Turn the items from their first line through the line containing "longitude: 0.6116" into a Markdown table with the columns Row and Line. Number each line in Row and omit any blank lines.

***** Task data

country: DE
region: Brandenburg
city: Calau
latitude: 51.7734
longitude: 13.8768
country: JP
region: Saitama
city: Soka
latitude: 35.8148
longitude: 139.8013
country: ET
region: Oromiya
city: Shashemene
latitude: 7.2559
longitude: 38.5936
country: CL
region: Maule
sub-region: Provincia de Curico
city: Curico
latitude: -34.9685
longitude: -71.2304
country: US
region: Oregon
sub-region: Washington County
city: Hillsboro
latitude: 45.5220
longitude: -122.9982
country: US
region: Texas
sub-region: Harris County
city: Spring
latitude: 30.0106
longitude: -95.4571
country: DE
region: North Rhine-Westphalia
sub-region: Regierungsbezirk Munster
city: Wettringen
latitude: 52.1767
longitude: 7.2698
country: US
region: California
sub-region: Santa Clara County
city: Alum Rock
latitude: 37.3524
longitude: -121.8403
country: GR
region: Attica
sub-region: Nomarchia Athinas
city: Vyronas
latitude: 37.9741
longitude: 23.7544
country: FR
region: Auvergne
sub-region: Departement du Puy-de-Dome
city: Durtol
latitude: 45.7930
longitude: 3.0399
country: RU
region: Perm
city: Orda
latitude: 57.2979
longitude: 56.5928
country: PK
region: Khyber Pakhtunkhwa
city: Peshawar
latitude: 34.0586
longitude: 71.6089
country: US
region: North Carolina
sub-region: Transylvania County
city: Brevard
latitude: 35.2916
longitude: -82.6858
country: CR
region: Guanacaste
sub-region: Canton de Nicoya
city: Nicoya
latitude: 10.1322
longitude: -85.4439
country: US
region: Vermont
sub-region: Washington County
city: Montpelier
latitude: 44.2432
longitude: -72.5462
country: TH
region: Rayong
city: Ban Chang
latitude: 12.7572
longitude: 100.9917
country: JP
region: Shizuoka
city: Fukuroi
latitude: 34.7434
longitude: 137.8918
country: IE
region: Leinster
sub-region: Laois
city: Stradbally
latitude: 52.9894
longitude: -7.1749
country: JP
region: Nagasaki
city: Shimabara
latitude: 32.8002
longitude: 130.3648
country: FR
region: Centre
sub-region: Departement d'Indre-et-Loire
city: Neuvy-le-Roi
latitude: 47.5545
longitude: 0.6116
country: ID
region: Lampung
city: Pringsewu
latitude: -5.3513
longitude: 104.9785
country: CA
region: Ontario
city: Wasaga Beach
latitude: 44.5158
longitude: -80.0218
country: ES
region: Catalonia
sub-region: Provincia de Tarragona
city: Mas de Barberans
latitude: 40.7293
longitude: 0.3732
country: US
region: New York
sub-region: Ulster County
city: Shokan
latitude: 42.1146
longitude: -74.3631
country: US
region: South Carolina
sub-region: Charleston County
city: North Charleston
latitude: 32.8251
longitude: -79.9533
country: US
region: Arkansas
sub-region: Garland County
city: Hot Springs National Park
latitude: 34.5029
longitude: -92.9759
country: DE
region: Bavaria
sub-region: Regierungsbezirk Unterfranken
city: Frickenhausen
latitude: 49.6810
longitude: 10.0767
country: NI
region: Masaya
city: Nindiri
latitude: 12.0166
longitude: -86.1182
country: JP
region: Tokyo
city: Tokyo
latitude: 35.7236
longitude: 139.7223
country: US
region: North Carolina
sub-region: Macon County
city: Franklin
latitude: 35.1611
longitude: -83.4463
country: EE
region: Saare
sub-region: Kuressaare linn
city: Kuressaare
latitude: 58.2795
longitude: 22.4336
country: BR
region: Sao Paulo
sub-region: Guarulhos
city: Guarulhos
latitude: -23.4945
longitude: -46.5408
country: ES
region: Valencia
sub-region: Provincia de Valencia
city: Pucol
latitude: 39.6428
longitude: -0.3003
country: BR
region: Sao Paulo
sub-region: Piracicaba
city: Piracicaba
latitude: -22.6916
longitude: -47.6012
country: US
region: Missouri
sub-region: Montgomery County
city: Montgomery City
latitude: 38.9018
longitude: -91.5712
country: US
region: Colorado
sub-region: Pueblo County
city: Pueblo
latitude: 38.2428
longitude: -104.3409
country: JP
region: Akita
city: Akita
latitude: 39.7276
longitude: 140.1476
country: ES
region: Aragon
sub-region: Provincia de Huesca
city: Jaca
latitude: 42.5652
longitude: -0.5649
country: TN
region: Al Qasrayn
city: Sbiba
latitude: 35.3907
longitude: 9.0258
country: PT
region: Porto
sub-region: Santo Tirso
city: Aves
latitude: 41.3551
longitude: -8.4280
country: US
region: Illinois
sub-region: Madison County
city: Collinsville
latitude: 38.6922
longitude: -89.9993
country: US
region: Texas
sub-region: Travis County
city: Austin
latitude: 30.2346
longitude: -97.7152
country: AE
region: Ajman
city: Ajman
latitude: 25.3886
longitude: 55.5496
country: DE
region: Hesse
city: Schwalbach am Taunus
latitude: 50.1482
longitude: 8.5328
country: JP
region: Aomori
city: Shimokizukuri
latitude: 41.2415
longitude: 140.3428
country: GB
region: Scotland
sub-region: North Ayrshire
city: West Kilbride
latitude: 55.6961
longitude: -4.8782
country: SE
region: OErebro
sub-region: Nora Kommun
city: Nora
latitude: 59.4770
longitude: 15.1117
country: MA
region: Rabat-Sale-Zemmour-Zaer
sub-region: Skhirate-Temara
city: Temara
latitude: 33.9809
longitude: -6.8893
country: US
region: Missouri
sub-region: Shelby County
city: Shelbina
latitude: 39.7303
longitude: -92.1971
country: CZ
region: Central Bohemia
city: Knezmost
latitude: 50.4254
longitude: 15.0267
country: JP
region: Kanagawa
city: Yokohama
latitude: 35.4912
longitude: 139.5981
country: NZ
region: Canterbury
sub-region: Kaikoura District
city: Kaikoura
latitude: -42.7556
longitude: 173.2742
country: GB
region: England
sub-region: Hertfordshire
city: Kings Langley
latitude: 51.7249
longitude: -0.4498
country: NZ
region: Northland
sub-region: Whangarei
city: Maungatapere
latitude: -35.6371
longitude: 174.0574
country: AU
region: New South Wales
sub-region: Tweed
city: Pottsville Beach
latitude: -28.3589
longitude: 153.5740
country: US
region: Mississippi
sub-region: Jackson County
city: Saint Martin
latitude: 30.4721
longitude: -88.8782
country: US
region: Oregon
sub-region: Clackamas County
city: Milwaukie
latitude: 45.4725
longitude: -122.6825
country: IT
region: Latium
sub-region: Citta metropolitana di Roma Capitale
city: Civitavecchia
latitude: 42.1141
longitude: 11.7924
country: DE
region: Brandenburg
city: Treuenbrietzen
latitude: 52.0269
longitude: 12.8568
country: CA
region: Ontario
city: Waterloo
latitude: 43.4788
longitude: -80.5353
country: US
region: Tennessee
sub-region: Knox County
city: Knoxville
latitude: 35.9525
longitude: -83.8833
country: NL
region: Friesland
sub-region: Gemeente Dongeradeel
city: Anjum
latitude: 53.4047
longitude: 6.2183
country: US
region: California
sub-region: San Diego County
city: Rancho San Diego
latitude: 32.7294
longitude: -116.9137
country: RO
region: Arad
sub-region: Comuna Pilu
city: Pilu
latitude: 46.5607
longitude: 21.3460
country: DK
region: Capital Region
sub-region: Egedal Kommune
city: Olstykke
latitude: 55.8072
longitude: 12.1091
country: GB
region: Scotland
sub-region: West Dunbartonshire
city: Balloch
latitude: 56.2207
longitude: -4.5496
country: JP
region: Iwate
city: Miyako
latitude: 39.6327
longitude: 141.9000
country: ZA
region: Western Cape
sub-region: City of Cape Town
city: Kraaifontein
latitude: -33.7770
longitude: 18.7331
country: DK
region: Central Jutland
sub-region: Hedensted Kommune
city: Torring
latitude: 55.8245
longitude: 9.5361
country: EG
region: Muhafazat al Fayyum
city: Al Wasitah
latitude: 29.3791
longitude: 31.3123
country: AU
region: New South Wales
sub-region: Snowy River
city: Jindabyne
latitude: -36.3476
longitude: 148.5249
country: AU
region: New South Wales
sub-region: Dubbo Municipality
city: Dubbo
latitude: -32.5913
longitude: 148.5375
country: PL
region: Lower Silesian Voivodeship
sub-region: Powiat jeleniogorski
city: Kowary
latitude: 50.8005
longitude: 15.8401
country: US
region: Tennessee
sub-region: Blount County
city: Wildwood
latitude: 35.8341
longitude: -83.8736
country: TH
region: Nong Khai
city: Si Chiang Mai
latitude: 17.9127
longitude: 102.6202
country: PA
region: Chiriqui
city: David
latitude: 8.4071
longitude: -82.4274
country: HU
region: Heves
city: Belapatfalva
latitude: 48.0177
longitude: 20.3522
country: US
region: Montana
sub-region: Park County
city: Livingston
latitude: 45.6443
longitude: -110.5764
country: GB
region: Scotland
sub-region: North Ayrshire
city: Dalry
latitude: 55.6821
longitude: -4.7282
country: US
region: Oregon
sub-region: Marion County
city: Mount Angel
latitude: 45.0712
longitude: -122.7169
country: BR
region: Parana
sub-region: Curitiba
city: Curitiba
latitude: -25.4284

**********

Final result -
| Row | Line |
|---|---|
| 1 | country: DE |
| 2 | region: Brandenburg |
| 3 | city: Calau |
| 4 | latitude: 51.7734 |
| 5 | longitude: 13.8768 |
| 6 | country: JP |
| 7 | region: Saitama |
| 8 | city: Soka |
| 9 | latitude: 35.8148 |
| 10 | longitude: 139.8013 |
| 11 | country: ET |
| 12 | region: Oromiya |
| 13 | city: Shashemene |
| 14 | latitude: 7.2559 |
| 15 | longitude: 38.5936 |
| 16 | country: CL |
| 17 | region: Maule |
| 18 | sub-region: Provincia de Curico |
| 19 | city: Curico |
| 20 | latitude: -34.9685 |
| 21 | longitude: -71.2304 |
| 22 | country: US |
| 23 | region: Oregon |
| 24 | sub-region: Washington County |
| 25 | city: Hillsboro |
| 26 | latitude: 45.5220 |
| 27 | longitude: -122.9982 |
| 28 | country: US |
| 29 | region: Texas |
| 30 | sub-region: Harris County |
| 31 | city: Spring |
| 32 | latitude: 30.0106 |
| 33 | longitude: -95.4571 |
| 34 | country: DE |
| 35 | region: North Rhine-Westphalia |
| 36 | sub-region: Regierungsbezirk Munster |
| 37 | city: Wettringen |
| 38 | latitude: 52.1767 |
| 39 | longitude: 7.2698 |
| 40 | country: US |
| 41 | region: California |
| 42 | sub-region: Santa Clara County |
| 43 | city: Alum Rock |
| 44 | latitude: 37.3524 |
| 45 | longitude: -121.8403 |
| 46 | country: GR |
| 47 | region: Attica |
| 48 | sub-region: Nomarchia Athinas |
| 49 | city: Vyronas |
| 50 | latitude: 37.9741 |
| 51 | longitude: 23.7544 |
| 52 | country: FR |
| 53 | region: Auvergne |
| 54 | sub-region: Departement du Puy-de-Dome |
| 55 | city: Durtol |
| 56 | latitude: 45.7930 |
| 57 | longitude: 3.0399 |
| 58 | country: RU |
| 59 | region: Perm |
| 60 | city: Orda |
| 61 | latitude: 57.2979 |
| 62 | longitude: 56.5928 |
| 63 | country: PK |
| 64 | region: Khyber Pakhtunkhwa |
| 65 | city: Peshawar |
| 66 | latitude: 34.0586 |
| 67 | longitude: 71.6089 |
| 68 | country: US |
| 69 | region: North Carolina |
| 70 | sub-region: Transylvania County |
| 71 | city: Brevard |
| 72 | latitude: 35.2916 |
| 73 | longitude: -82.6858 |
| 74 | country: CR |
| 75 | region: Guanacaste |
| 76 | sub-region: Canton de Nicoya |
| 77 | city: Nicoya |
| 78 | latitude: 10.1322 |
| 79 | longitude: -85.4439 |
| 80 | country: US |
| 81 | region: Vermont |
| 82 | sub-region: Washington County |
| 83 | city: Montpelier |
| 84 | latitude: 44.2432 |
| 85 | longitude: -72.5462 |
| 86 | country: TH |
| 87 | region: Rayong |
| 88 | city: Ban Chang |
| 89 | latitude: 12.7572 |
| 90 | longitude: 100.9917 |
| 91 | country: JP |
| 92 | region: Shizuoka |
| 93 | city: Fukuroi |
| 94 | latitude: 34.7434 |
| 95 | longitude: 137.8918 |
| 96 | country: IE |
| 97 | region: Leinster |
| 98 | sub-region: Laois |
| 99 | city: Stradbally |
| 100 | latitude: 52.9894 |
| 101 | longitude: -7.1749 |
| 102 | country: JP |
| 103 | region: Nagasaki |
| 104 | city: Shimabara |
| 105 | latitude: 32.8002 |
| 106 | longitude: 130.3648 |
| 107 | country: FR |
| 108 | region: Centre |
| 109 | sub-region: Departement d'Indre-et-Loire |
| 110 | city: Neuvy-le-Roi |
| 111 | latitude: 47.5545 |
| 112 | longitude: 0.6116 |